Plaintiffs in two of the recently dismissed suits involving the BlackRock LifePath target-date funds have announced their intentions to appeal those losses.
The plaintiffs here are those related to the Booz Allen Hamilton Inc. Employees’ Capital Accumulation Plan (Tullgren v. Booz Allen Hamilton Inc., E.D. Va., No. 1:22-cv-00856, notice of appeal 3/31/23) and the Capital One Financial Corporation Savings Plan (Hall v. Capital One Fin. Corp., E.D. Va., No. 1:22-cv-00857, notice of appeal 3/31/23). Both, separately, have now filed notice of their appeal of those decision(s) to the United States Court of Appeals for the Fourth Circuit.
You’ll doubtless recall that these were two of the dozen or so suits[i] filed in federal courts across the country alleging the same basic breaches of fiduciary duty, simplistically characterized as “imprudently selecting, retaining, and failing to appropriately monitor the clearly inferior BlackRock TDFs.” Somewhat ironically, considering the focus of the recent spate of excessive fee suits, these claimed that the plan fiduciaries elected to chase low fees, alleging that they did so sacrificing performance. Representing the plaintiffs in each of these suits is the law firm of Miller Shah LLP.

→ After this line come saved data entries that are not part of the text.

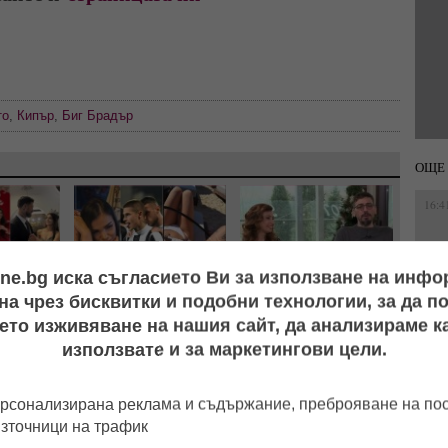
то
,
Кипър
,
Биг Брадър
ОЩЕ 
16:4
14:0
ine.bg иска съгласието Ви за използване на инф
ото":
Видео издаде флирта
Нова жена? Геро стопи
а чрез бисквитки и подобни технологии, за да 
 и Айлян
им: Футболист на
50 кила, подмлади се и
ето изживяване на нашия сайт, да анализираме ка
, докато
"Локо" (Пд) заби
сложи край на 20-
използвате и за маркетингови цели.
ревогите
чалгаджийката Ивайла
годишен брак
16:4
хват
рсонализирана реклама и съдържание, преброяване на п
14:2
източници на трафик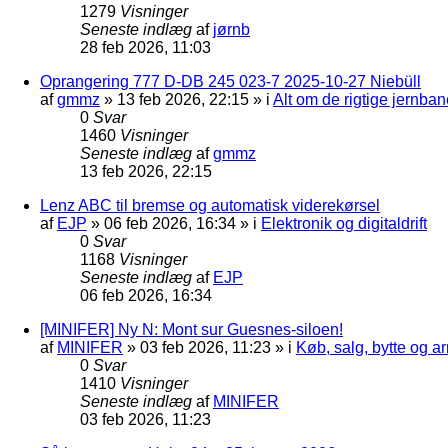
1279
Visninger
Seneste indlæg
af
jørnb
28 feb 2026, 11:03
Oprangering 777 D-DB 245 023-7 2025-10-27 Niebüll
af
gmmz
»
13 feb 2026, 22:15
» i
Alt om de rigtige jernban
0
Svar
1460
Visninger
Seneste indlæg
af
gmmz
13 feb 2026, 22:15
Lenz ABC til bremse og automatisk viderekørsel
af
EJP
»
06 feb 2026, 16:34
» i
Elektronik og digitaldrift
0
Svar
1168
Visninger
Seneste indlæg
af
EJP
06 feb 2026, 16:34
[MINIFER] Ny N: Mont sur Guesnes-siloen!
af
MINIFER
»
03 feb 2026, 11:23
» i
Køb, salg, bytte og 
0
Svar
1410
Visninger
Seneste indlæg
af
MINIFER
03 feb 2026, 11:23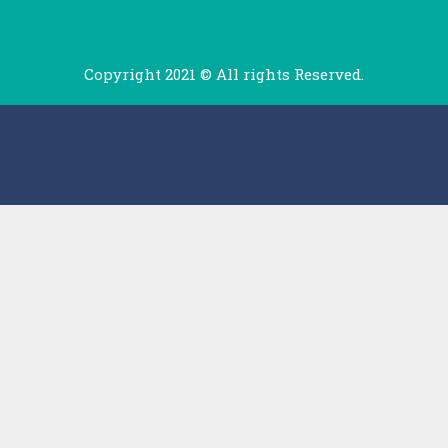
Copyright 2021 © All rights Reserved.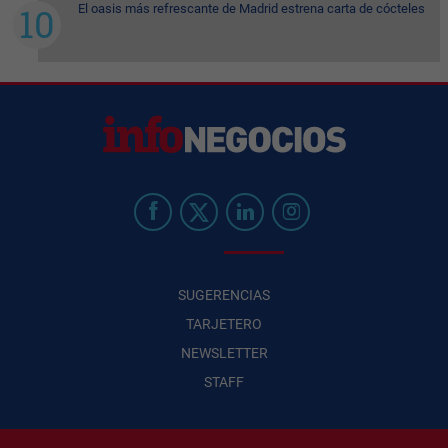
El oasis más refrescante de Madrid estrena carta de cócteles
SUGERENCIAS
TARJETERO
NEWSLETTER
STAFF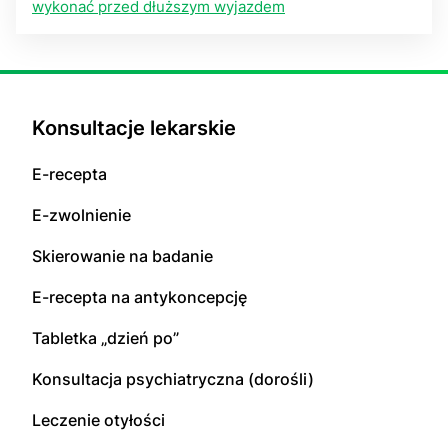
wykonać przed dłuższym wyjazdem
Konsultacje lekarskie
E-recepta
E-zwolnienie
Skierowanie na badanie
E-recepta na antykoncepcję
Tabletka „dzień po”
Konsultacja psychiatryczna (dorośli)
Leczenie otyłości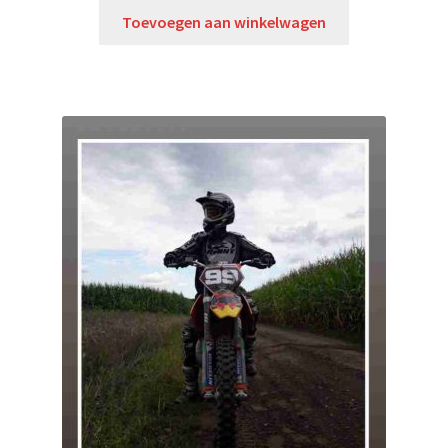
Toevoegen aan winkelwagen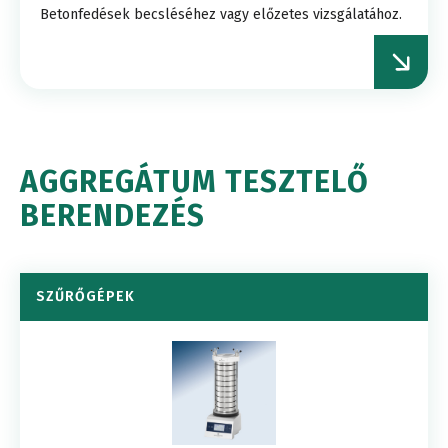
Betonfedések becsléséhez vagy előzetes vizsgálatához.
AGGREGÁTUM TESZTELŐ
BERENDEZÉS
SZŰRŐGÉPEK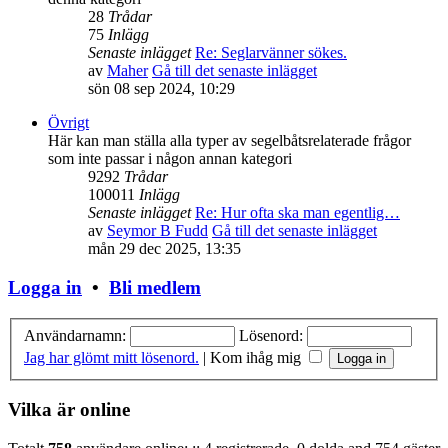
28
Trådar
75
Inlägg
Senaste inlägget
Re: Seglarvänner sökes.
av
Maher
Gå till det senaste inlägget
sön 08 sep 2024, 10:29
Övrigt
Här kan man ställa alla typer av segelbåtsrelaterade frågor
som inte passar i någon annan kategori
9292
Trådar
100011
Inlägg
Senaste inlägget
Re: Hur ofta ska man egentlig…
av
Seymor B Fudd
Gå till det senaste inlägget
mån 29 dec 2025, 13:35
Logga in
•
Bli medlem
Användarnamn:
Lösenord:
Jag har glömt mitt lösenord.
|
Kom ihåg mig
Vilka är online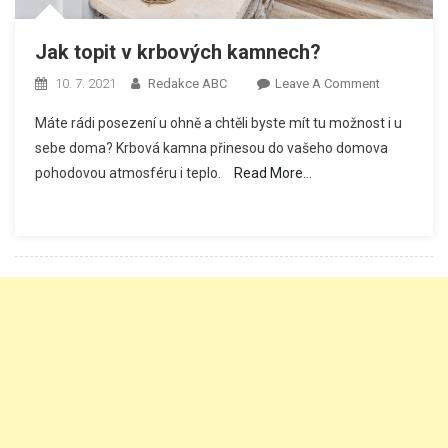
Jak topit v krbových kamnech?
On
10. 7. 2021
Redakce ABC
Leave A Comment
Jak
Máte rádi posezení u ohně a chtěli byste mít tu možnost i u
Topit
sebe doma? Krbová kamna přinesou do vašeho domova
V
pohodovou atmosféru i teplo.
Read More…
Krbových
Kamnech?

Late last year these two suits were dismissed for failing to present a “plausible” case, but were allowed two weeks to right those shortcomings. Here these plaintiffs (separately) “fixed” their suit by adding as comparator benchmarks “data regarding the S&P Target Date Indices and Sharpe ratio.” U.S. District Judge Michael S. Nachmanoff (who ruled in both these cases — separately — described as “a composite of the disparate strategies and styles present in the broad universe of investable alternative TDFs,” commenting further that “the S&P Indices ‘include a separately calculated index for each target date,’ each of which measures the performance of sub-indices purporting to represent a ‘consensus of the opportunity set available in the U.S. universe of target date funds.’”
As for the latter, at the time he noted that “the Sharpe ratio is a measurement of investment performance that considers ‘risk-adjusted return[s],’” and in so doing purportedly “accounts for differing levels of risk by measuring the performance of an investment, such as a TDF, compared to the performance of similar investments, after adjusting for risk.”
That said, and after a recitation of the history of the suit and responses in this case, Judge Nachmanoff then summed up the current (re) arguments thusly; “Plaintiff alleges in conclusory fashion that the ‘fiduciaries here employed a fundamentally irrational decision-making process (i.e., inconsistent with their duty of prudence)’” — and then went on to comment that the Amended Complaint “is completely devoid of facts about the particular decision-making process undertaken by Defendants with respect to the Plan at issue here.”
We’ll see if the appellate court has a different take. Stay tuned.
[i] The suits have also been filed on behalf of participants in in the 401(k) plans of Citigroup Inc., Cisco Systems Inc., Genworth, Stanley Black & Decker Inc., Microsoft, Marsh & McLennan Cos., Advance Publications, and Wintrust Financial Corp. — all holders of the BlackRock LifePath Index Funds. Representing the plaintiffs in each of these suits is the law firm of Miller Shah LLP — which has also targeted the Fidelity Freedom funds in a series of suits (albeit on different grounds).